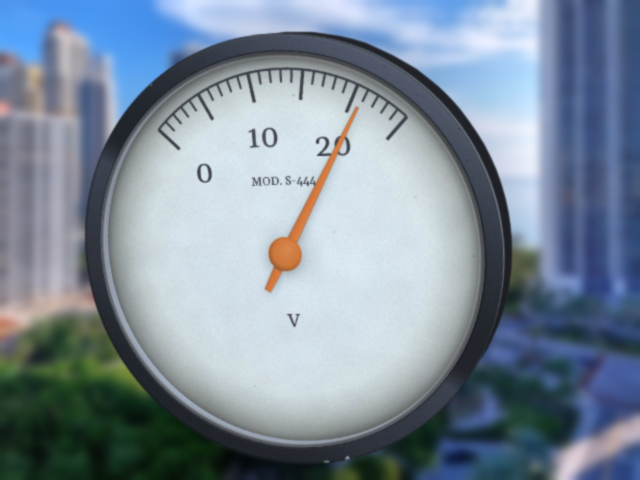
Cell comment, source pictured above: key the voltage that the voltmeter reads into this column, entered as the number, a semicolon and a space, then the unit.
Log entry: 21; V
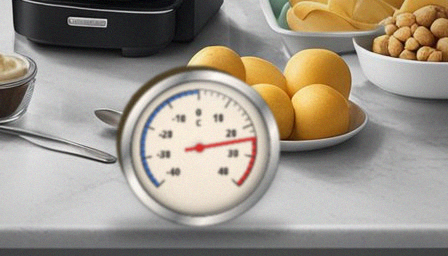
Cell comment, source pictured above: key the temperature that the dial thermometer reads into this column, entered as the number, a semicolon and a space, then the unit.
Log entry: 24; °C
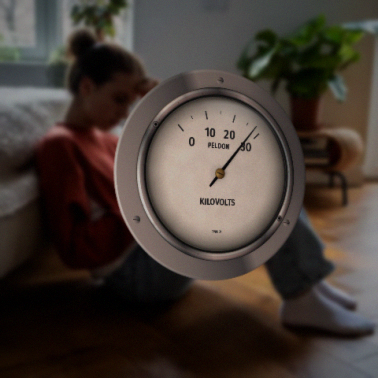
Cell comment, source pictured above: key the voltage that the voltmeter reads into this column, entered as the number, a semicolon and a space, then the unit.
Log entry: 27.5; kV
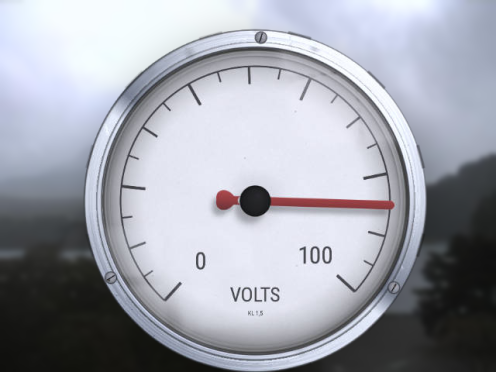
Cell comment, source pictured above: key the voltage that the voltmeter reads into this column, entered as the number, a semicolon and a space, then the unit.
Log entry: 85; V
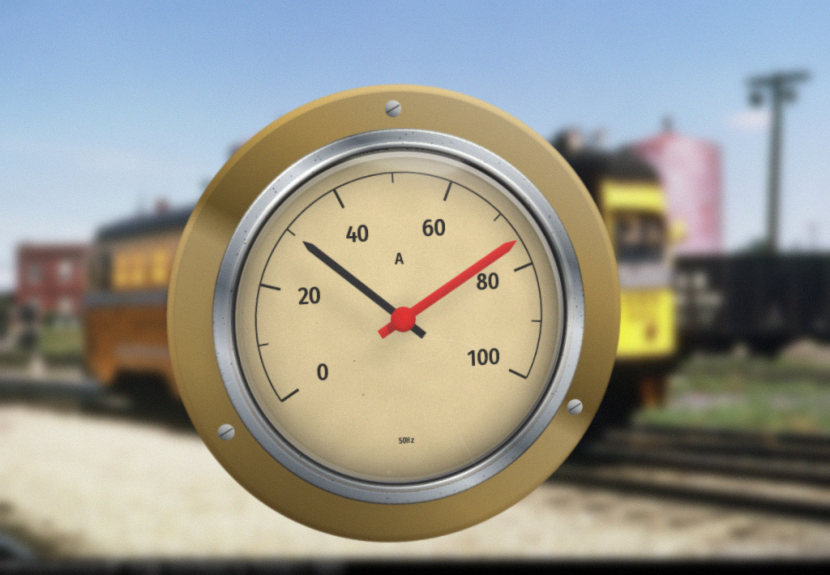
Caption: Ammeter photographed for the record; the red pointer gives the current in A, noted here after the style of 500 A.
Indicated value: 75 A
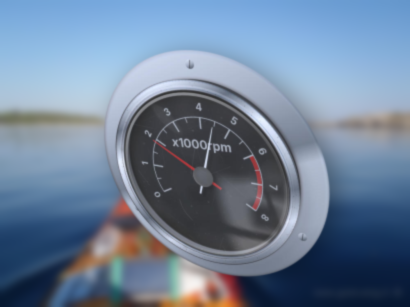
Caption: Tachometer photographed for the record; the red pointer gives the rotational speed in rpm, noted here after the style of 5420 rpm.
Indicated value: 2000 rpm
▬▬▬▬▬▬▬▬▬▬
**WHAT THE TASK ASKS:** Please show each line of the entries above that contains the word "Caption", matching case exactly.

**YOUR RESPONSE:**
Caption: Ammeter photographed for the record; the red pointer gives the current in A, noted here after the style of 500 A.
Caption: Tachometer photographed for the record; the red pointer gives the rotational speed in rpm, noted here after the style of 5420 rpm.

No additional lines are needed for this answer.